*** SUPPLIED RECORDS ***
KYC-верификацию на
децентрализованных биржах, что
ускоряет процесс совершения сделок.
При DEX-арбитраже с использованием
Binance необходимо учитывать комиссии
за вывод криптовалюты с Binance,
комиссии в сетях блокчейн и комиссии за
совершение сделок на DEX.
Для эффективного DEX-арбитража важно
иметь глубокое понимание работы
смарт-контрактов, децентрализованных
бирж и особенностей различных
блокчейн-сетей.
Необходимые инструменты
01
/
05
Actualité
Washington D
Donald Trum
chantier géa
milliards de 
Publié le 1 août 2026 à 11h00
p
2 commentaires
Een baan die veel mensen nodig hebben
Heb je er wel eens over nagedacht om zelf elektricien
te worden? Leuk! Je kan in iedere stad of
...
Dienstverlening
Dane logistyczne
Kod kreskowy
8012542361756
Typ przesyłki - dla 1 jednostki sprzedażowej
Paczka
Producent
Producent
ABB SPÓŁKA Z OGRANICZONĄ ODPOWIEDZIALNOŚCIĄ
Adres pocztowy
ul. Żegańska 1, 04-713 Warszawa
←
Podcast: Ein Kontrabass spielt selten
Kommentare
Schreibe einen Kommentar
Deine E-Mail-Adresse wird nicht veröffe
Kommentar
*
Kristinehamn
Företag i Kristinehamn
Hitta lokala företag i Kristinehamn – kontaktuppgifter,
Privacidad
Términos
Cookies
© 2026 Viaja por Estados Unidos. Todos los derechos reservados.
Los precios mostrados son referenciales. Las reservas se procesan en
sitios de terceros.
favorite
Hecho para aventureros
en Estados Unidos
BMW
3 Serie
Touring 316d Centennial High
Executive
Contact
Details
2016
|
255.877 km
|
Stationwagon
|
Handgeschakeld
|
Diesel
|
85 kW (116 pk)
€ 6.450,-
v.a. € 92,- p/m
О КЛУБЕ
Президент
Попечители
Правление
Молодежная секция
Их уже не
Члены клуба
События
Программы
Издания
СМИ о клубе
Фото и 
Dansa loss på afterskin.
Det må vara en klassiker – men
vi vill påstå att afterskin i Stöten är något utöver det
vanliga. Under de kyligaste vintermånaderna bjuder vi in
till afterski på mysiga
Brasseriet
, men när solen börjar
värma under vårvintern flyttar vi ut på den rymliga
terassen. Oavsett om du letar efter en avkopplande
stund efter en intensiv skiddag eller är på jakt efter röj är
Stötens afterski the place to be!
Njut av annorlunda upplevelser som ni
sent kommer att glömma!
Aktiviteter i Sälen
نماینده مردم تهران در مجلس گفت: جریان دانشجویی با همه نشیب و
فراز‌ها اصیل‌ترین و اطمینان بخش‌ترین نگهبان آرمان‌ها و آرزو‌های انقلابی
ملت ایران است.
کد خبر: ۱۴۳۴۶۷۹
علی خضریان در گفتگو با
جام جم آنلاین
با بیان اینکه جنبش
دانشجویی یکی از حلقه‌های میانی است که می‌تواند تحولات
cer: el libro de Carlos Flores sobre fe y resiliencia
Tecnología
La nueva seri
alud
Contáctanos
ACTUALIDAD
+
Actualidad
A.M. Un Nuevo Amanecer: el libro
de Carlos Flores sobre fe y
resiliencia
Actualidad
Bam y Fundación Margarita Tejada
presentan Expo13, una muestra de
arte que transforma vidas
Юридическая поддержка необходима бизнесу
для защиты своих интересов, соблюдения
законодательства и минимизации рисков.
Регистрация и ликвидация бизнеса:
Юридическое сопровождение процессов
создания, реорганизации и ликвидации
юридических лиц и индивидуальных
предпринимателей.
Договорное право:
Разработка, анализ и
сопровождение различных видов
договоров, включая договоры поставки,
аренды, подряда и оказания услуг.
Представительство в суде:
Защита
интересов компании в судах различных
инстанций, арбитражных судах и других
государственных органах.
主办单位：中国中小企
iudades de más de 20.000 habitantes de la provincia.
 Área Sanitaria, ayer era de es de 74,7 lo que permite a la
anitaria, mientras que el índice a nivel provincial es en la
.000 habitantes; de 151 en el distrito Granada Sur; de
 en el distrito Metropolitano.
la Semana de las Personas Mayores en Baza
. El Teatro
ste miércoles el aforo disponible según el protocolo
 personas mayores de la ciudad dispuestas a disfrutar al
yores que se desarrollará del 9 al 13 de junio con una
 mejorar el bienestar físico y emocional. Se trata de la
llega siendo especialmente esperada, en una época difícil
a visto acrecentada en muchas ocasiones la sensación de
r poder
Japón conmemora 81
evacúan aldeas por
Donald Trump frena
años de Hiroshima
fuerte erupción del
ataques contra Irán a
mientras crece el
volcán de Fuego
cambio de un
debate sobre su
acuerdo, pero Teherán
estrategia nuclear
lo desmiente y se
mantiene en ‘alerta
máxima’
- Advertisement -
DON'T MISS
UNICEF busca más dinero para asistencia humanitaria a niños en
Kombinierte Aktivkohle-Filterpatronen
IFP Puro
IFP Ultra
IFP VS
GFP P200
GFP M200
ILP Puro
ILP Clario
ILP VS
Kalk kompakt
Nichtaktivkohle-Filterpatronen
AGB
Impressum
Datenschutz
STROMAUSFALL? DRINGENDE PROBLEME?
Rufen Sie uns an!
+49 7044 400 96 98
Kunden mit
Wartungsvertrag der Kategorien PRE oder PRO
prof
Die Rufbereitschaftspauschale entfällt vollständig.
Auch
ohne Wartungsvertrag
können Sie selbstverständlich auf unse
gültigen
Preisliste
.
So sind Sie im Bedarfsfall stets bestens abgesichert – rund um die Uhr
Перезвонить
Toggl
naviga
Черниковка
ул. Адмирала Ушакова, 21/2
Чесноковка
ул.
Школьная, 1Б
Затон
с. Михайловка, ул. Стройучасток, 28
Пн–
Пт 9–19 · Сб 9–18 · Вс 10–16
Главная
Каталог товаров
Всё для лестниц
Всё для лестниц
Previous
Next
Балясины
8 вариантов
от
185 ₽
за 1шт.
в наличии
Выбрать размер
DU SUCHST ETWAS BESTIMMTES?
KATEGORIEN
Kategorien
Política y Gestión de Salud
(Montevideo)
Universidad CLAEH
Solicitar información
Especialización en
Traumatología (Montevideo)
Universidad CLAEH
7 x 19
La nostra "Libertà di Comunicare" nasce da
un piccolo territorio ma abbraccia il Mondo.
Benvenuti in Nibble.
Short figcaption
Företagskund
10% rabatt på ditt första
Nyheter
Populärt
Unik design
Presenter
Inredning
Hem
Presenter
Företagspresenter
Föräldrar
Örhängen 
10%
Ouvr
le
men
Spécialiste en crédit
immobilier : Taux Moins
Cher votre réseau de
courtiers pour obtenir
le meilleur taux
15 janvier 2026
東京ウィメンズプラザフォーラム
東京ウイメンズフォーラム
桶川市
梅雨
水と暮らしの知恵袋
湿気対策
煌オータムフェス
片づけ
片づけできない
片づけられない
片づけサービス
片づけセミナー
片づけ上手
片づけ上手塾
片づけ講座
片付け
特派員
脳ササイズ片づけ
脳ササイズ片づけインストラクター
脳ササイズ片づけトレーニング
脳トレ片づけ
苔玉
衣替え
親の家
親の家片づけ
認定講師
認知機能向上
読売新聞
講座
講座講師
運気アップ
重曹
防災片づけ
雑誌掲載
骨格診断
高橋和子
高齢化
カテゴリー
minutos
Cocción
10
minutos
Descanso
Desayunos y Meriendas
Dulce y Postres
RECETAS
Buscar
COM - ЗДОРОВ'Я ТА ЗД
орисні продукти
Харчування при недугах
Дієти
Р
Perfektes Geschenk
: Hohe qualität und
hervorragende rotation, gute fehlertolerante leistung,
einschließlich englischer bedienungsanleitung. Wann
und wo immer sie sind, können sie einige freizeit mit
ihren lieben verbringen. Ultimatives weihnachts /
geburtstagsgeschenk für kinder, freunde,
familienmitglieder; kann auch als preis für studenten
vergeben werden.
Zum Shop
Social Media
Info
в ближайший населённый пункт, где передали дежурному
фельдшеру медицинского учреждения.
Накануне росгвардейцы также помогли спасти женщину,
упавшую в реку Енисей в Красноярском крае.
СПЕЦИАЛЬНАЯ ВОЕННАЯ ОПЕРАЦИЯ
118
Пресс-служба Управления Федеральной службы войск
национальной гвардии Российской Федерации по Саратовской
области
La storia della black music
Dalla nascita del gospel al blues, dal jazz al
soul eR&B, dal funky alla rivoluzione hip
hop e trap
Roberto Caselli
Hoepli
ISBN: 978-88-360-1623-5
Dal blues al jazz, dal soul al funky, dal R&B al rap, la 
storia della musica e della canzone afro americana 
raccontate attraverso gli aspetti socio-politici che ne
***
Copy the lines from the start of the material through the line containing "совершение сделок на DEX.", changing each "комиссии" to "сборы" and leaving everything else as it is.

KYC-верификацию на
децентрализованных биржах, что
ускоряет процесс совершения сделок.
При DEX-арбитраже с использованием
Binance необходимо учитывать сборы
за вывод криптовалюты с Binance,
сборы в сетях блокчейн и сборы за
совершение сделок на DEX.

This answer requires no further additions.